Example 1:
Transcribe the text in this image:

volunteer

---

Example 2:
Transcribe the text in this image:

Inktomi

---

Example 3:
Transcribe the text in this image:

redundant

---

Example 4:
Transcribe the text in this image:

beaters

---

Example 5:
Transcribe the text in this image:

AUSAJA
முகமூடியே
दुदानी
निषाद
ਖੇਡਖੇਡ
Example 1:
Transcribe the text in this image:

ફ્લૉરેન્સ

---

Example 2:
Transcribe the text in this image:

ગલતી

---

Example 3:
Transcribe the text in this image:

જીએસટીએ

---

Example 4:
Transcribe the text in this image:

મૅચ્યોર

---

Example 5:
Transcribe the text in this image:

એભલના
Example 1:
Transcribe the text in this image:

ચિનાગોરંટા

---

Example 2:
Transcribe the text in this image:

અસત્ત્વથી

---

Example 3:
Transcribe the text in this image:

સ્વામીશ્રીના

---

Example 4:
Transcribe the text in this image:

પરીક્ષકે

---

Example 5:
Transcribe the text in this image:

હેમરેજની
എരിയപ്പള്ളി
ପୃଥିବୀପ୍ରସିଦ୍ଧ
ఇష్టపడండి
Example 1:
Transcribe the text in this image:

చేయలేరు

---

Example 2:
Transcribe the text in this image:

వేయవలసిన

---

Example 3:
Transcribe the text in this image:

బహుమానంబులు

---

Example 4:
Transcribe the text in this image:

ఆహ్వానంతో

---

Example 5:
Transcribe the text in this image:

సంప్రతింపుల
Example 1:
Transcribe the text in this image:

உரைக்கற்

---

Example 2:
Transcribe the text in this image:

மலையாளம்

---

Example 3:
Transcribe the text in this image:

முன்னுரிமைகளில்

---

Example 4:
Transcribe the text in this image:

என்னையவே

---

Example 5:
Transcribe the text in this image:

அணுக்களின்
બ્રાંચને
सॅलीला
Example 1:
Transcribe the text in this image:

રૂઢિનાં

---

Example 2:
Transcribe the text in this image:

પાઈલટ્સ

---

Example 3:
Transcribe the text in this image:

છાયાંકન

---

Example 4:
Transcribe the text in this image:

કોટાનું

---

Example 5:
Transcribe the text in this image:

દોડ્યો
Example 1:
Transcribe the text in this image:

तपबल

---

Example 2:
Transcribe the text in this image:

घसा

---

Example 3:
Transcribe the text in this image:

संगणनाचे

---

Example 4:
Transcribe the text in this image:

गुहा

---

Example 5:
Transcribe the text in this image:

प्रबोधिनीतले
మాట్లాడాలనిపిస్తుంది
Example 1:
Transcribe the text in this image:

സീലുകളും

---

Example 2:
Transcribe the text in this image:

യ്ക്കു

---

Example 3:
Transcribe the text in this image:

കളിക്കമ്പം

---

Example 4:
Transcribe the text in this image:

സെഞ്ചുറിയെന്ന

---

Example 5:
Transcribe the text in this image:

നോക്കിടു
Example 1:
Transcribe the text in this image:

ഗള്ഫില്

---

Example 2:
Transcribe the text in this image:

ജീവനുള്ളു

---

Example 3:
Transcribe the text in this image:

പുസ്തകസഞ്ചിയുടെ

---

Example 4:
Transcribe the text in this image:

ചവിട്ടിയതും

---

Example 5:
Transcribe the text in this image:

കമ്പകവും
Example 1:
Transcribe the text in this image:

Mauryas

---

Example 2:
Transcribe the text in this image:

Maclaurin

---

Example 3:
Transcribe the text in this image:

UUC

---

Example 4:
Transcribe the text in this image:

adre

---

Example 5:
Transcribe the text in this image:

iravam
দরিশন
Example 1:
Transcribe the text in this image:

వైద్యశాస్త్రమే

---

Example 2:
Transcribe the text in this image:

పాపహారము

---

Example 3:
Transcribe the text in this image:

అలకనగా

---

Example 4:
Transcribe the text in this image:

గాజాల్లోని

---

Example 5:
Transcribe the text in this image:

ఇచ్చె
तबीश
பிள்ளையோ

*****

When transcribing the data, keep every line exactly as it is.

Example 1:
Transcribe the text in this image:

volunteer

---

Example 2:
Transcribe the text in this image:

Inktomi

---

Example 3:
Transcribe the text in this image:

redundant

---

Example 4:
Transcribe the text in this image:

beaters

---

Example 5:
Transcribe the text in this image:

AUSAJA
முகமூடியே
दुदानी
निषाद
ਖੇਡਖੇਡ
Example 1:
Transcribe the text in this image:

ફ્લૉરેન્સ

---

Example 2:
Transcribe the text in this image:

ગલતી

---

Example 3:
Transcribe the text in this image:

જીએસટીએ

---

Example 4:
Transcribe the text in this image:

મૅચ્યોર

---

Example 5:
Transcribe the text in this image:

એભલના
Example 1:
Transcribe the text in this image:

ચિનાગોરંટા

---

Example 2:
Transcribe the text in this image:

અસત્ત્વથી

---

Example 3:
Transcribe the text in this image:

સ્વામીશ્રીના

---

Example 4:
Transcribe the text in this image:

પરીક્ષકે

---

Example 5:
Transcribe the text in this image:

હેમરેજની
എരിയപ്പള്ളി
ପୃଥିବୀପ୍ରସିଦ୍ଧ
ఇష్టపడండి
Example 1:
Transcribe the text in this image:

చేయలేరు

---

Example 2:
Transcribe the text in this image:

వేయవలసిన

---

Example 3:
Transcribe the text in this image:

బహుమానంబులు

---

Example 4:
Transcribe the text in this image:

ఆహ్వానంతో

---

Example 5:
Transcribe the text in this image:

సంప్రతింపుల
Example 1:
Transcribe the text in this image:

உரைக்கற்

---

Example 2:
Transcribe the text in this image:

மலையாளம்

---

Example 3:
Transcribe the text in this image:

முன்னுரிமைகளில்

---

Example 4:
Transcribe the text in this image:

என்னையவே

---

Example 5:
Transcribe the text in this image:

அணுக்களின்
બ્રાંચને
सॅलीला
Example 1:
Transcribe the text in this image:

રૂઢિનાં

---

Example 2:
Transcribe the text in this image:

પાઈલટ્સ

---

Example 3:
Transcribe the text in this image:

છાયાંકન

---

Example 4:
Transcribe the text in this image:

કોટાનું

---

Example 5:
Transcribe the text in this image:

દોડ્યો
Example 1:
Transcribe the text in this image:

तपबल

---

Example 2:
Transcribe the text in this image:

घसा

---

Example 3:
Transcribe the text in this image:

संगणनाचे

---

Example 4:
Transcribe the text in this image:

गुहा

---

Example 5:
Transcribe the text in this image:

प्रबोधिनीतले
మాట్లాడాలనిపిస్తుంది
Example 1:
Transcribe the text in this image:

സീലുകളും

---

Example 2:
Transcribe the text in this image:

യ്ക്കു

---

Example 3:
Transcribe the text in this image:

കളിക്കമ്പം

---

Example 4:
Transcribe the text in this image:

സെഞ്ചുറിയെന്ന

---

Example 5:
Transcribe the text in this image:

നോക്കിടു
Example 1:
Transcribe the text in this image:

ഗള്ഫില്

---

Example 2:
Transcribe the text in this image:

ജീവനുള്ളു

---

Example 3:
Transcribe the text in this image:

പുസ്തകസഞ്ചിയുടെ

---

Example 4:
Transcribe the text in this image:

ചവിട്ടിയതും

---

Example 5:
Transcribe the text in this image:

കമ്പകവും
Example 1:
Transcribe the text in this image:

Mauryas

---

Example 2:
Transcribe the text in this image:

Maclaurin

---

Example 3:
Transcribe the text in this image:

UUC

---

Example 4:
Transcribe the text in this image:

adre

---

Example 5:
Transcribe the text in this image:

iravam
দরিশন
Example 1:
Transcribe the text in this image:

వైద్యశాస్త్రమే

---

Example 2:
Transcribe the text in this image:

పాపహారము

---

Example 3:
Transcribe the text in this image:

అలకనగా

---

Example 4:
Transcribe the text in this image:

గాజాల్లోని

---

Example 5:
Transcribe the text in this image:

ఇచ్చె
तबीश
பிள்ளையோ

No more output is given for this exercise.